Arend van Wijngaarden is parlementair verslaggever van Dagblad van het Noorden Foto: Marcel Jurian de Jong
De startbeslissing voor de Nedersaksenlijn die maandag in Emmen wordt genomen, mag historisch genoemd worden. Het kabinet belooft eindelijk volmondig dat er een spoorlijn komt van Emmen naar Groningen.
Het heeft natuurlijk jaren te lang geduurd en het gaat ook nog heel wat jaren duren. En het is nog lang niet uitgesloten dat er toch weer beren op de weg komen. Maar de voortekenen zijn gunstig. Dat is voor het hele Noorden van groot belang en met name voor de Drents-Groningse Veenkoloniën; Emmen, Ter Apel, Stadskanaal, Veendam en omgeving.
Sinds 2011 rijdt er weer een trein van Groningen naar Veendam, maar dat is het eindstation. ’s Avonds en op zondag rijdt de trein er maar eens per uur.
Sinds die tijd heeft de provincie al serieuze plannen om de lijn door te trekken naar Stadskanaal. Daar was ook al geld voor uitgetrokken en eigenlijk zou die lijn vorig jaar al rijden. Er kwam alleen een veel omvangrijker plan bij: het doortrekken van de lijn naar Emmen waarmee ook de verbinding naar Enschede tot stand komt.
Een nieuw stuk spoor door een gebied waar eigenlijk nog nooit een serieuze trein heeft gereden en een nieuwe spoorverbinding Twente-Drenthe-Groningen die er eigenlijk eerder nooit was.
Het zou voor de bevolking van een grote regio betekenen dat er eindelijk een goed vervoermiddel bij komt naast de auto. De trein was voor veel Emmenaren, Veendammers en iedereen die in dat gebied moet zijn nauwelijks een serieuze optie omdat het eindstations zijn zonder verdere verbindingen.
Ook voor Groningen, de rest van Oost-Groningen en Oost-Drenthe betekent het een flinke oppepper. Niet voor niets zijn er ook tienduizenden woningen gepland in het gebied, komen er bedrijven en voorzieningen bij. De hele regio wordt er levendiger van.

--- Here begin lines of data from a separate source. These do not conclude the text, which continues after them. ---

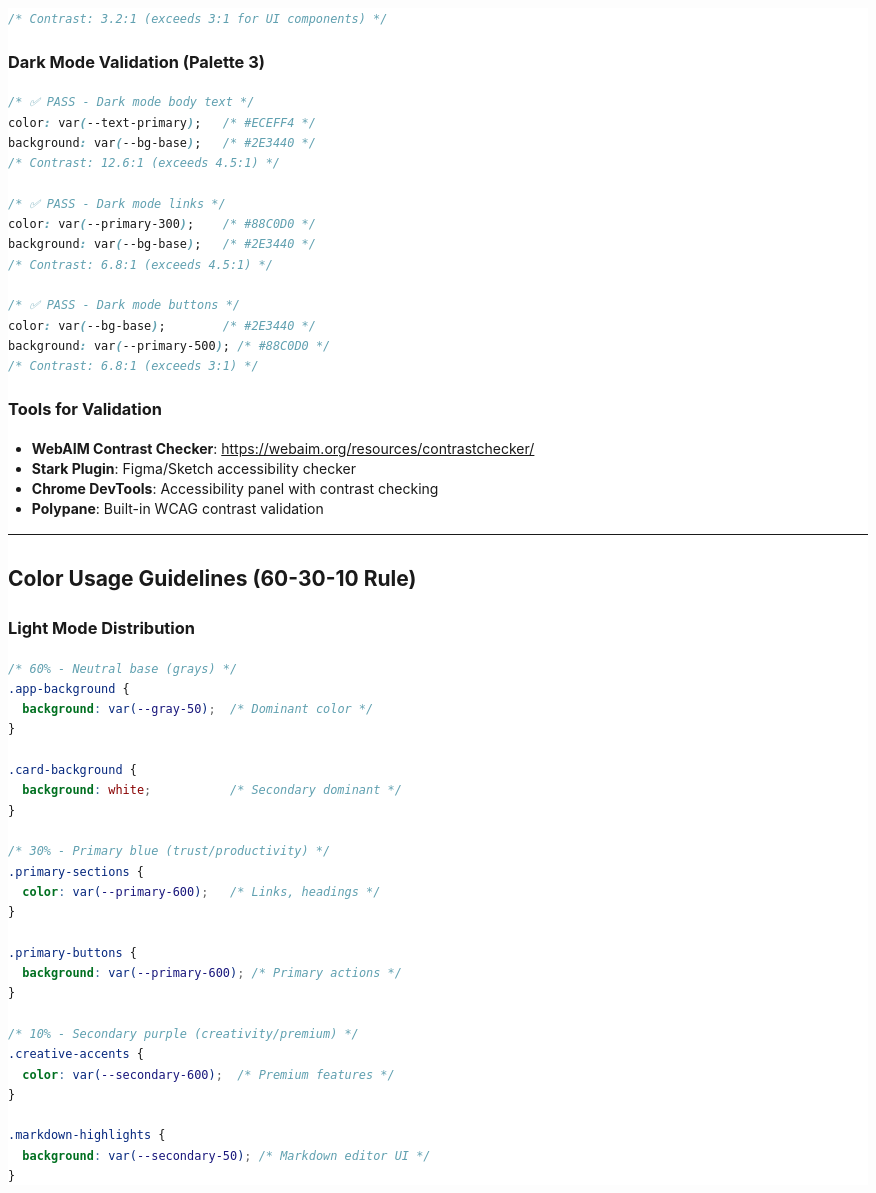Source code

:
 ```css
/* Contrast: 3.2:1 (exceeds 3:1 for UI components) */
```

### Dark Mode Validation (Palette 3)

```css
/* ✅ PASS - Dark mode body text */
color: var(--text-primary);   /* #ECEFF4 */
background: var(--bg-base);   /* #2E3440 */
/* Contrast: 12.6:1 (exceeds 4.5:1) */

/* ✅ PASS - Dark mode links */
color: var(--primary-300);    /* #88C0D0 */
background: var(--bg-base);   /* #2E3440 */
/* Contrast: 6.8:1 (exceeds 4.5:1) */

/* ✅ PASS - Dark mode buttons */
color: var(--bg-base);        /* #2E3440 */
background: var(--primary-500); /* #88C0D0 */
/* Contrast: 6.8:1 (exceeds 3:1) */
```

### Tools for Validation
- **WebAIM Contrast Checker**: https://webaim.org/resources/contrastchecker/
- **Stark Plugin**: Figma/Sketch accessibility checker
- **Chrome DevTools**: Accessibility panel with contrast checking
- **Polypane**: Built-in WCAG contrast validation

---

## Color Usage Guidelines (60-30-10 Rule)

### Light Mode Distribution
```css
/* 60% - Neutral base (grays) */
.app-background {
  background: var(--gray-50);  /* Dominant color */
}

.card-background {
  background: white;           /* Secondary dominant */
}

/* 30% - Primary blue (trust/productivity) */
.primary-sections {
  color: var(--primary-600);   /* Links, headings */
}

.primary-buttons {
  background: var(--primary-600); /* Primary actions */
}

/* 10% - Secondary purple (creativity/premium) */
.creative-accents {
  color: var(--secondary-600);  /* Premium features */
}

.markdown-highlights {
  background: var(--secondary-50); /* Markdown editor UI */
}
```
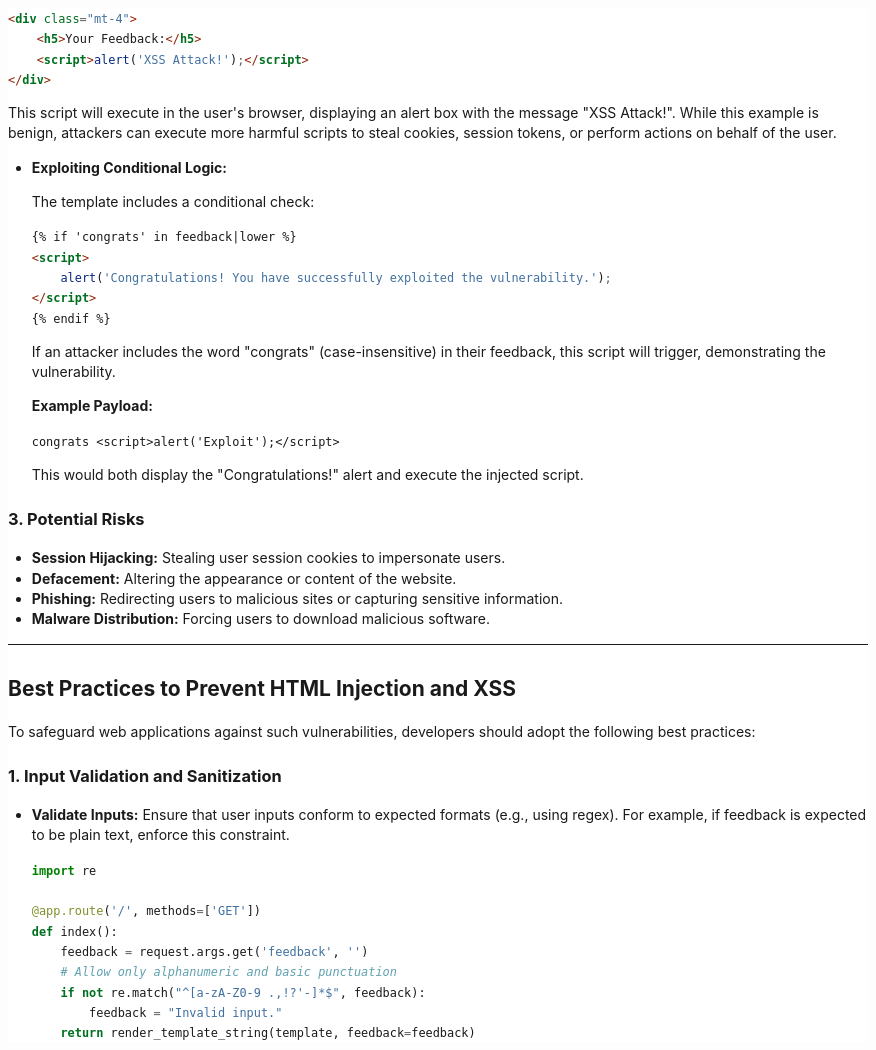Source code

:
   ```html
  <div class="mt-4">
      <h5>Your Feedback:</h5>
      <script>alert('XSS Attack!');</script>
  </div>
  ```
  
  This script will execute in the user's browser, displaying an alert box with the message "XSS Attack!". While this example is benign, attackers can execute more harmful scripts to steal cookies, session tokens, or perform actions on behalf of the user.

- **Exploiting Conditional Logic:**
  
  The template includes a conditional check:
  
  ```html
  {% if 'congrats' in feedback|lower %}
  <script>
      alert('Congratulations! You have successfully exploited the vulnerability.');
  </script>
  {% endif %}
  ```
  
  If an attacker includes the word "congrats" (case-insensitive) in their feedback, this script will trigger, demonstrating the vulnerability.

  **Example Payload:**
  
  ```
  congrats <script>alert('Exploit');</script>
  ```
  
  This would both display the "Congratulations!" alert and execute the injected script.

### **3. Potential Risks**

- **Session Hijacking:** Stealing user session cookies to impersonate users.
- **Defacement:** Altering the appearance or content of the website.
- **Phishing:** Redirecting users to malicious sites or capturing sensitive information.
- **Malware Distribution:** Forcing users to download malicious software.

---

## **Best Practices to Prevent HTML Injection and XSS**

To safeguard web applications against such vulnerabilities, developers should adopt the following best practices:

### **1. Input Validation and Sanitization**

- **Validate Inputs:** Ensure that user inputs conform to expected formats (e.g., using regex). For example, if feedback is expected to be plain text, enforce this constraint.
  
  ```python
  import re

  @app.route('/', methods=['GET'])
  def index():
      feedback = request.args.get('feedback', '')
      # Allow only alphanumeric and basic punctuation
      if not re.match("^[a-zA-Z0-9 .,!?'-]*$", feedback):
          feedback = "Invalid input."
      return render_template_string(template, feedback=feedback)
  ```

Dat zal nog heel wat stuurmanskunst vergen
Maar het is nog lang niet zo ver. Er mag nu dik 2 miljard euro klaar liggen, de Nederlandse politiek is grillig. Er zou uit onderzoek zomaar kunnen blijken dat het toch wat tegenvalt met de verwachte aantallen reizigers of de economische baten omdat er nu eenmaal minder mensen in deze regio wonen dan in de Randstad.
Je kunt er ook op rekenen dat er heus nog wel bezwaren komen over het tracé. In Stadskanaal, Musselkanaal, Nieuw-Weerdinge en Emmen komt de rails soms vlak bij woningen. Er zijn hier en daar natuurgebieden langs de lijn, met name in Emmen.
Het is zaak daarover goed overleg te voeren met alle betrokkenen. Dat zal nog heel wat stuurmanskunst van regionale bestuurders, Prorail en het ministerie van Infrastructuur en Waterstaat vergen. Dat is in het huidige politieke klimaat lang niet eenvoudig. Maar het begin is er.